How is gold positioned on the charts?
Gold Price Chart: Key resistances and supports
The Technical Confluences Indicator shows that gold continues to face strong offers around $1863, the convergence of the SMA200 four-hour, SMA5 15-minutes and Bollinger Band four-hour Middle.
A sustained break above that level is needed to take on the next barrier aligned at $1869, which is the confluence of the pivot point one-day R1 and SMA50 one-day.
Further north, the Fibonacci 23.6 one-month at $1876 could cap the advances. However, powerful resistance at $1879 will be a tough nut to crack for the XAU bulls.

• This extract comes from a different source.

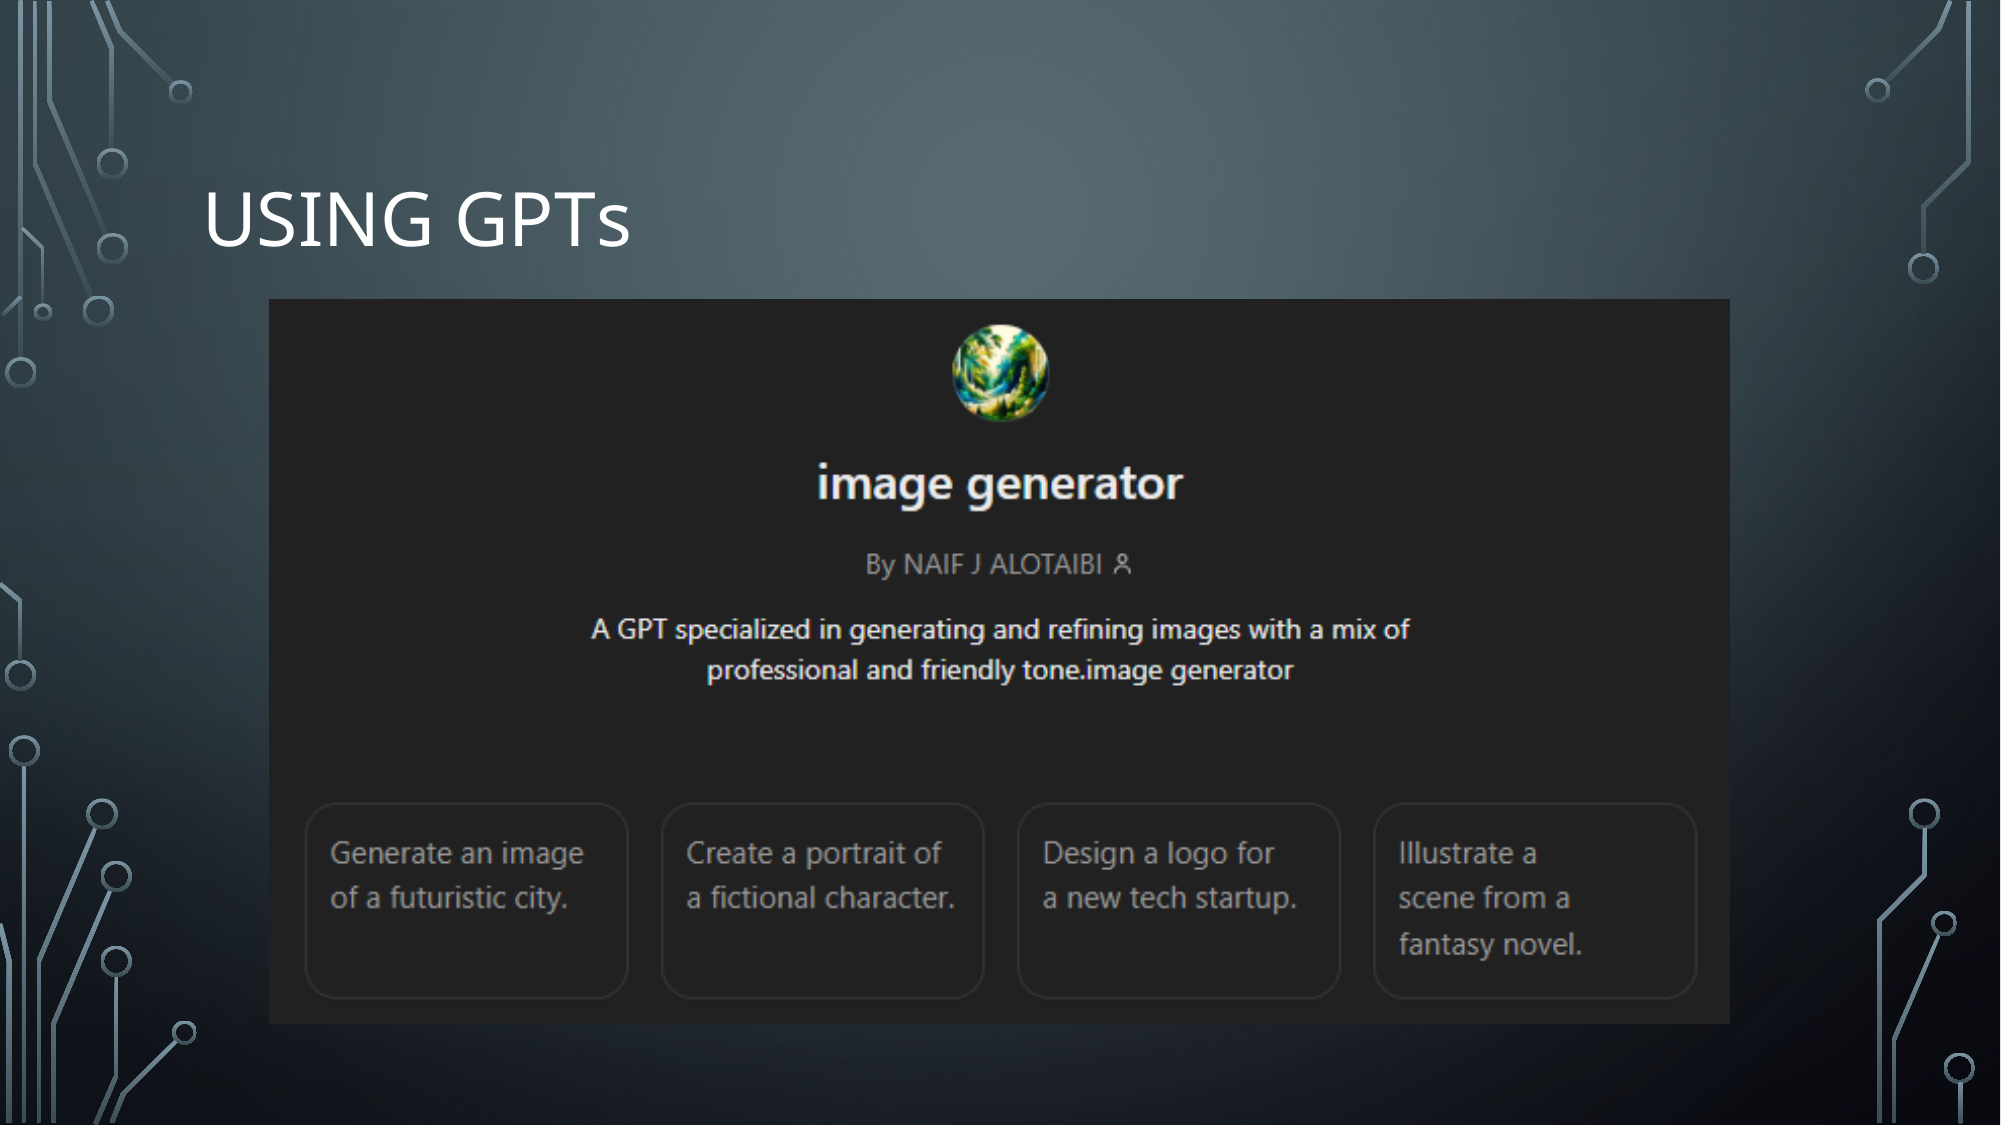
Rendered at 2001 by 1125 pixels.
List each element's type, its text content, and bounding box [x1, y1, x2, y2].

Alternatively, immediate support awaits at $$1856, the Fibonacci 38.2% one-month, below which $1853 could be challenged. That level is the intersection of the previous low on four-hour, SMA10 one-hour and Bollinger Band 15-minutes Lower.
Sellers would then target the critical cushion at $1842, where the SMA200 one-day coincides with the pivot point one-day S1.
The last line of defense for the buyers is seen at the previous day low of $1837.
Here is how it looks on the tool
About Confluence Detector
The TCI (Technical Confluences Indicator) is a tool to locate and point out those price levels where there is a congestion of indicators, moving averages, Fibonacci levels, Pivot Points, etc. Knowing where these congestion points are located is very useful for the trader, and can be used as a basis for different strategies.